Prima FAQ. Sui vaccini, sulla loro efficacia, sulle loro possibili reazioni, ci sono ragioni sia a favore sia contro: dunque, perché credere alle prime? Solo perché sono maggioritarie o ufficiali? Certo che no, ma attenzione: le ragioni pro e contro sono fra loro incomparabili, un po’ come quelle circa Auschwitz, per cui si parla egualmente di negazionismo. Le ragioni a favore dei vaccini, o di Auswhwitz, sono scientifiche, sperimentate, documentate: che i virologi discutano fra loro sui dettagli non vuol dire che non concordino sull’essenziale. Le ragioni contro i vaccini, invece, se le può inventare chiunque, basta metterle online con un clic. Fate la prova voi stessi: mettete in rete una notizia clamorosamente falsa, e contate quanti like raccogliete.

Seconda FAQ. Questi vaccini, si dice, sono stati fatti in fretta e furia, non c’è stato il tempo per sperimentarli anni e anni come i precedenti, perché dovremmo fare da cavie per Big Pharma? Tutto vero, per carità, ma rispondete a questa semplice domanda: potevamo fare altrimenti? Potevamo aspettare che migliaia o milioni di persone morissero, oppure si doveva comunque cercare di sviluppare vaccini relativamente nuovi, perché elaborati a partire dalle ricerche su epidemie precedenti, e comunque scelti fra i tanti prodotti, escludendo quelli russo, cinese o cubano, che non davano sufficienti garanzie? Anche per ricostruire il ponte di Genova si è dovuto far presto, secondo un “modello Genova” che sarebbe rovinoso per la legalità se replicato fuori dall’emergenza: e allora? Evitiamo di passare sul nuovo ponte San Giorgio perché era più sperimentato il vecchio Morandi?

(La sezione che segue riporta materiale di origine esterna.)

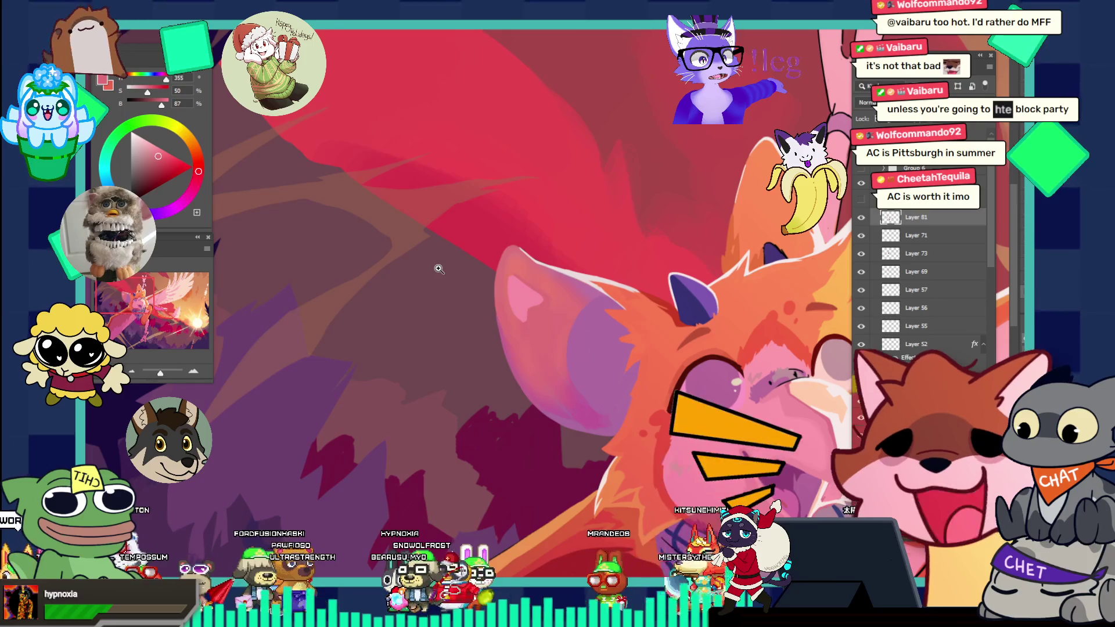
pyautogui.moveTo(533, 280); pyautogui.dragTo(577, 291)
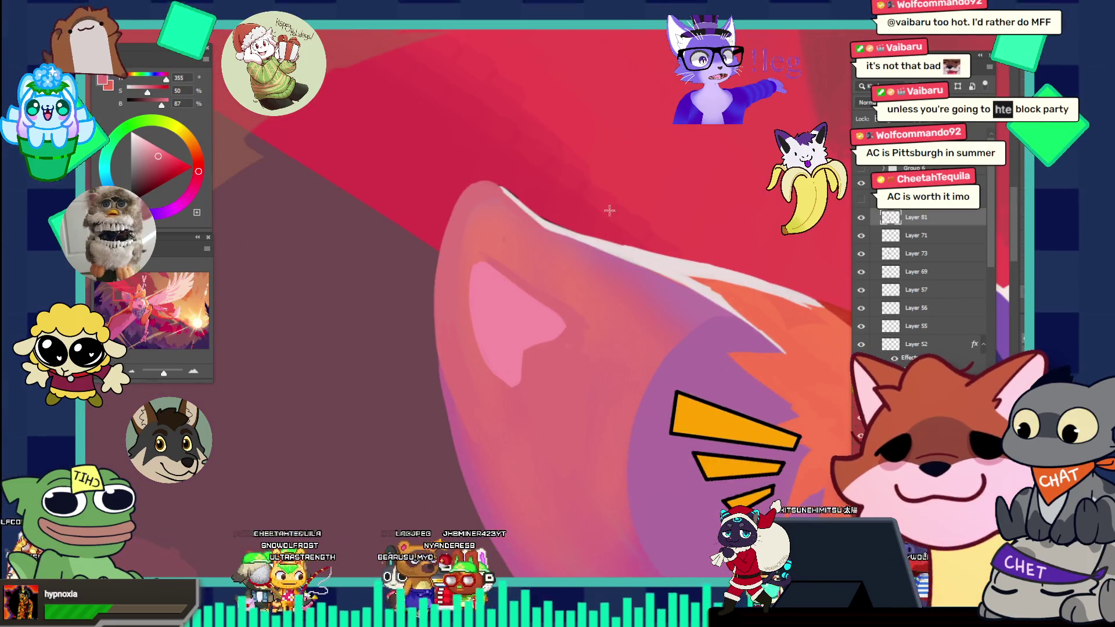
pyautogui.moveTo(559, 259); pyautogui.dragTo(564, 258)
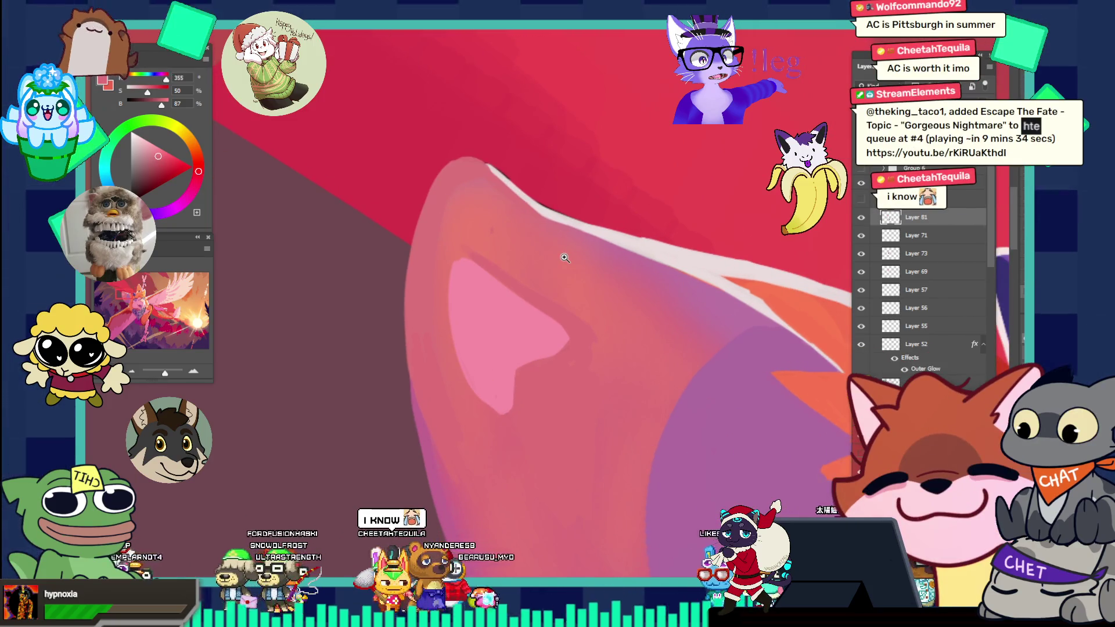
pyautogui.keyDown('alt'); pyautogui.click(541, 257); pyautogui.keyUp('alt')
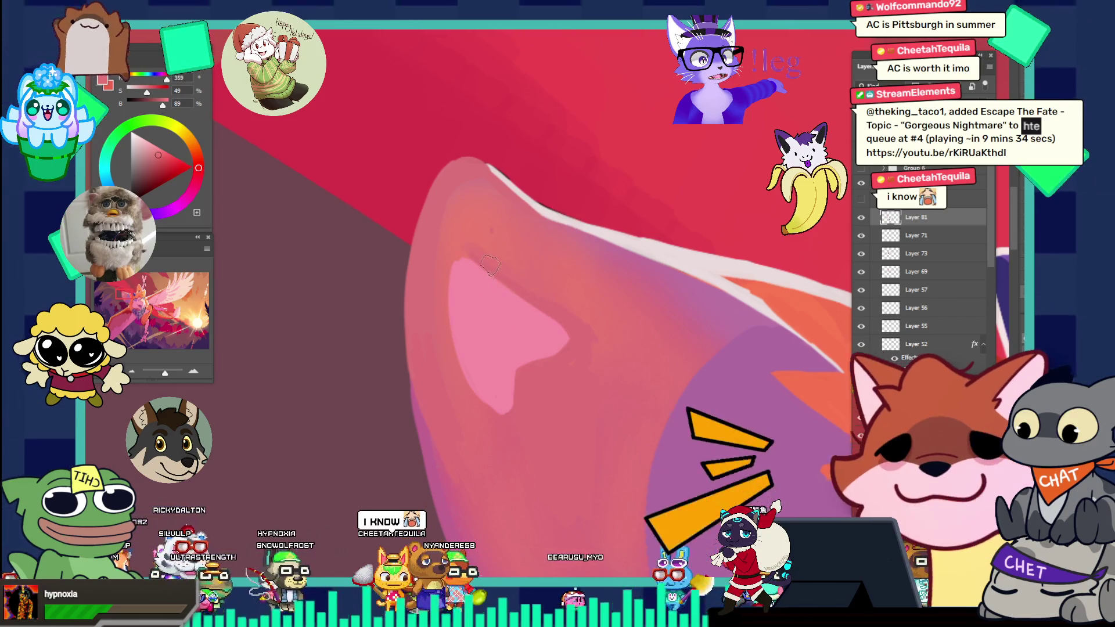
pyautogui.keyDown('alt'); pyautogui.click(510, 239); pyautogui.keyUp('alt')
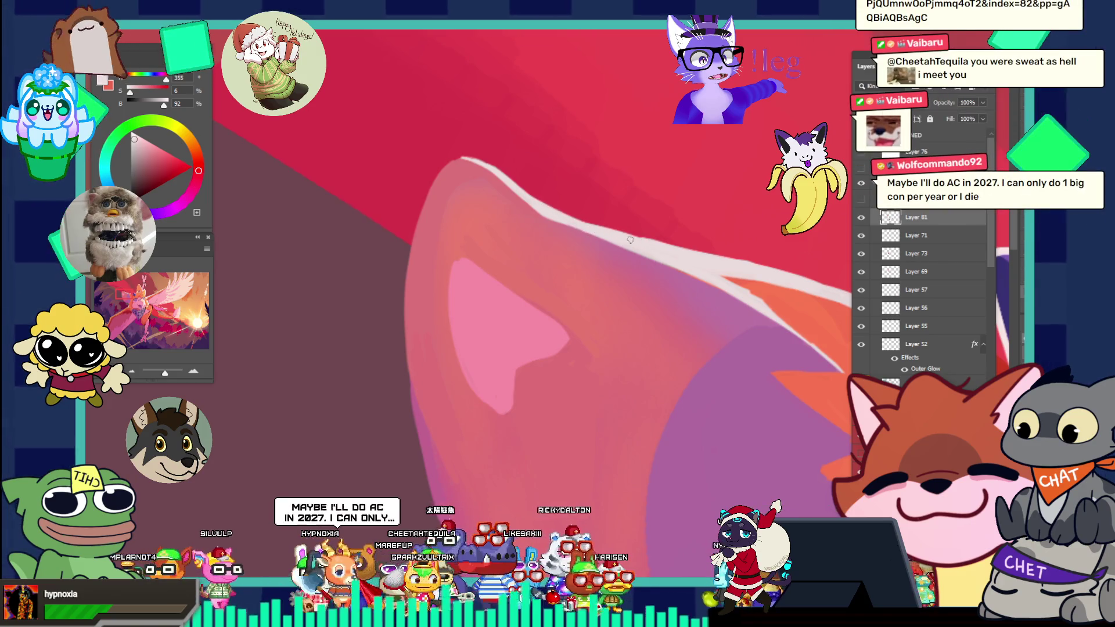
pyautogui.press('ctrl+0')
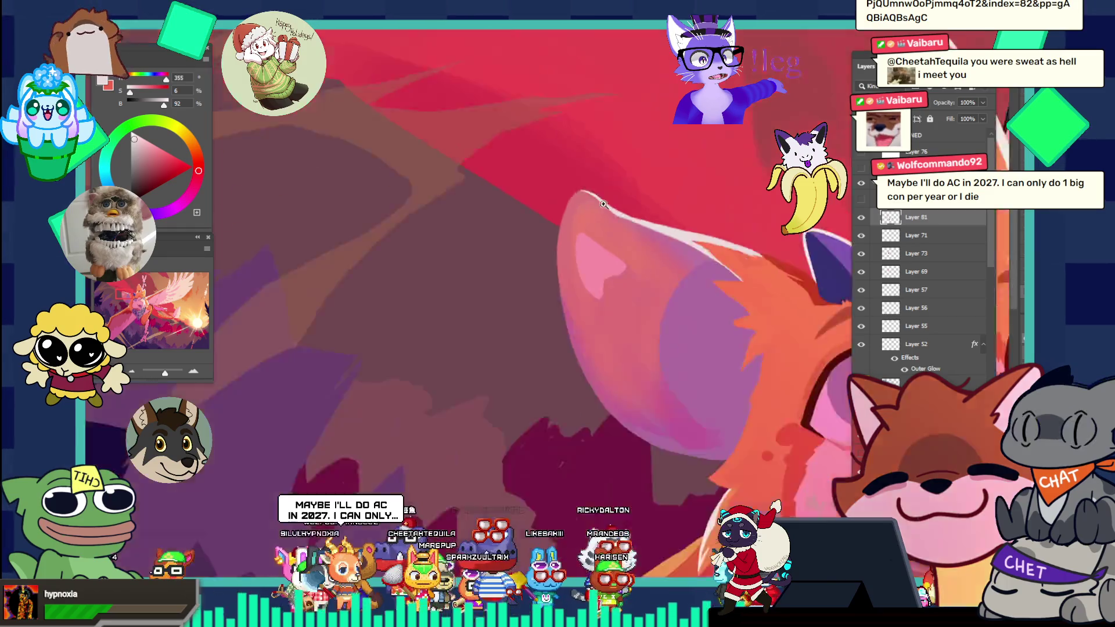
# - Zoom in and out over the full canvas to review the finished bird-and-sunset painting
pyautogui.scroll(-3, 748, 324)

Terza FAQ. I governi, dicono i renitenti a vaccini e green pass, il secondo giustamente percepito come una scorciatoia per contringere a fare i primi, limitano la nostra libertà, controllano i nostri movimenti, registrano i nostri dati: proprio come i social o Google Maps, verrebbe da aggiungere. Questa terza obiezione ha due versioni, una non convincente e una sì. Alla versione non convincente ho già risposto in passato, insieme con quasi tutti i costituzionalisti: la nostra Costituzione tutela sì la libertà ma anche la vita e la salute, ma vita e salute prevalgono – stare per dire ovviamente – in caso di conflitto. Alla versione convincente si deve invece concedere che sì, per colpa del Covid, della burocrazia e di internet, la nostra libertà si restringe ogni giorno che passa. Se non stiamo più che attenti, anche noi finiremo per essere sorvegliati come i cinesi.

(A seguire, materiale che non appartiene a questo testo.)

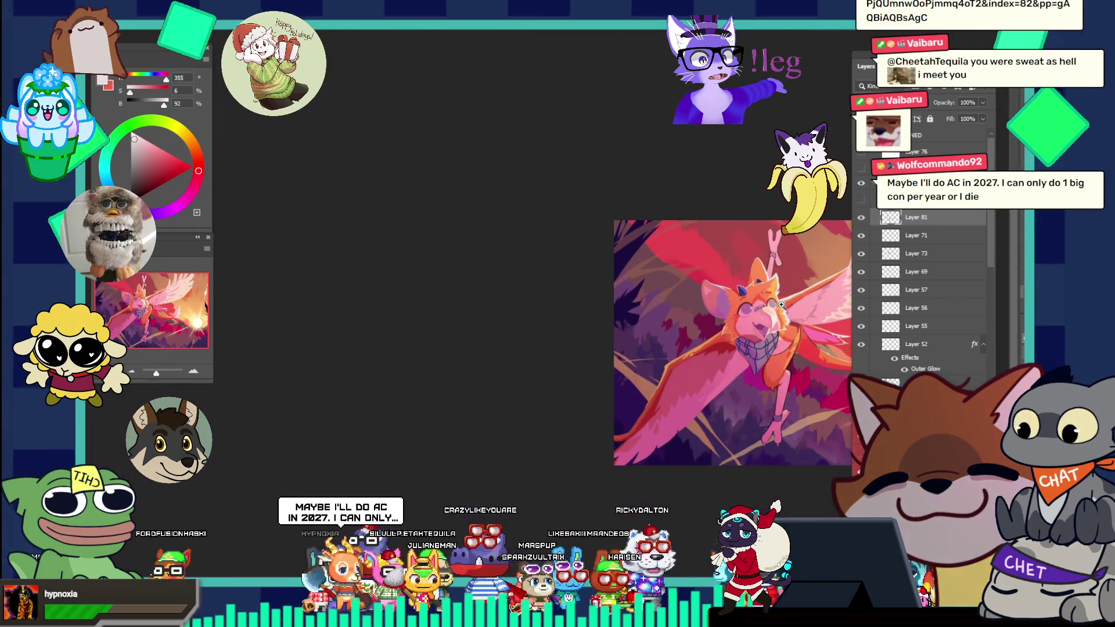
pyautogui.scroll(1, 804, 297)
pyautogui.scroll(3, 734, 311)
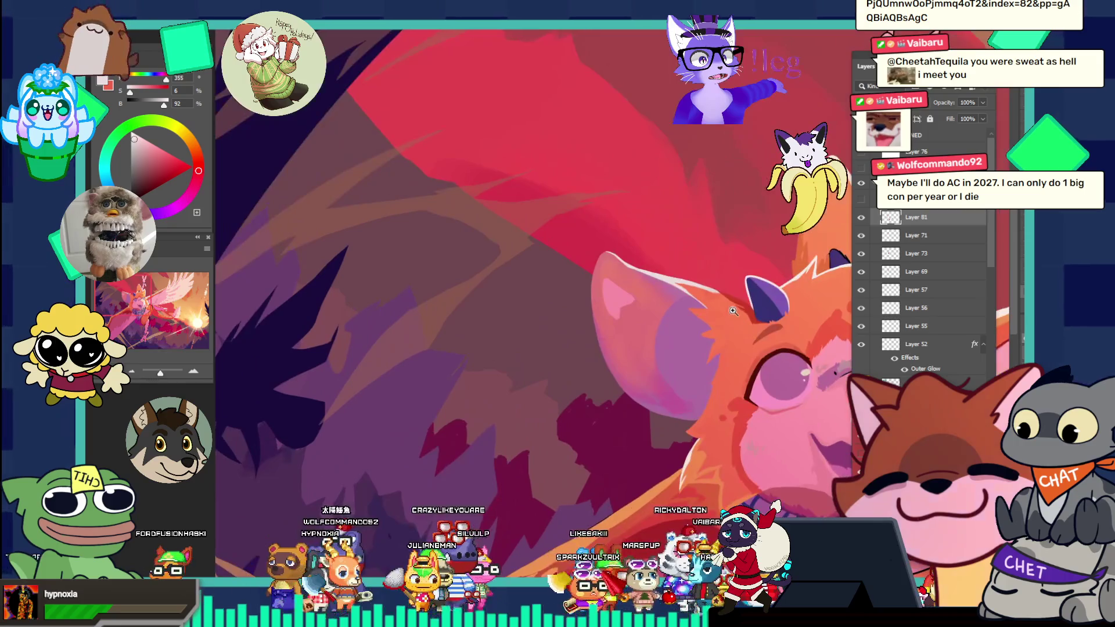
pyautogui.scroll(-3, 658, 312)
pyautogui.scroll(1, 622, 308)
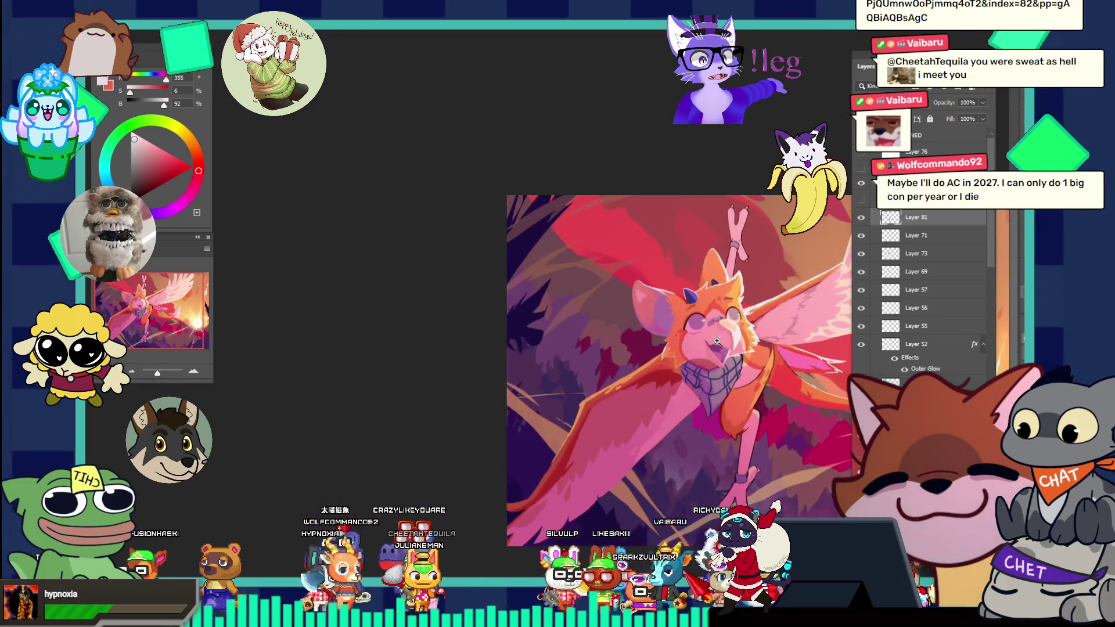
pyautogui.scroll(-2, 582, 303)
pyautogui.scroll(1, 734, 342)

Queste tre, forse, sono le FAQ più serie: altre neppure le nomino, un po’ per non annoiarvi, un po’ per non alimentare altre fake news o complottismi vari. Vorrei insistere ancora, però, che libertà, vita e salute sono le cose più personali e preziose che ognuno di noi possiede, ed è perfettamente legittimo che su cose così delicate, direi proprio sacre se mai esiste qualcosa di sacro, ognuno di noi possa pensarla diversamente, esprimere il suo pensiero senz’essere dileggiato e ottenere le risposte, insufficienti, che mi sono sforzato di dare. Beninteso, con due soli limiti. Il primo è evitare di danneggiare altri: ma a questo devono pensare i governi e le leggi, anche imponendo obblighi vaccinali e green pass, se occorre. Il secondo, ma per me non meno importante, è conservare la propria onestà intellettuale.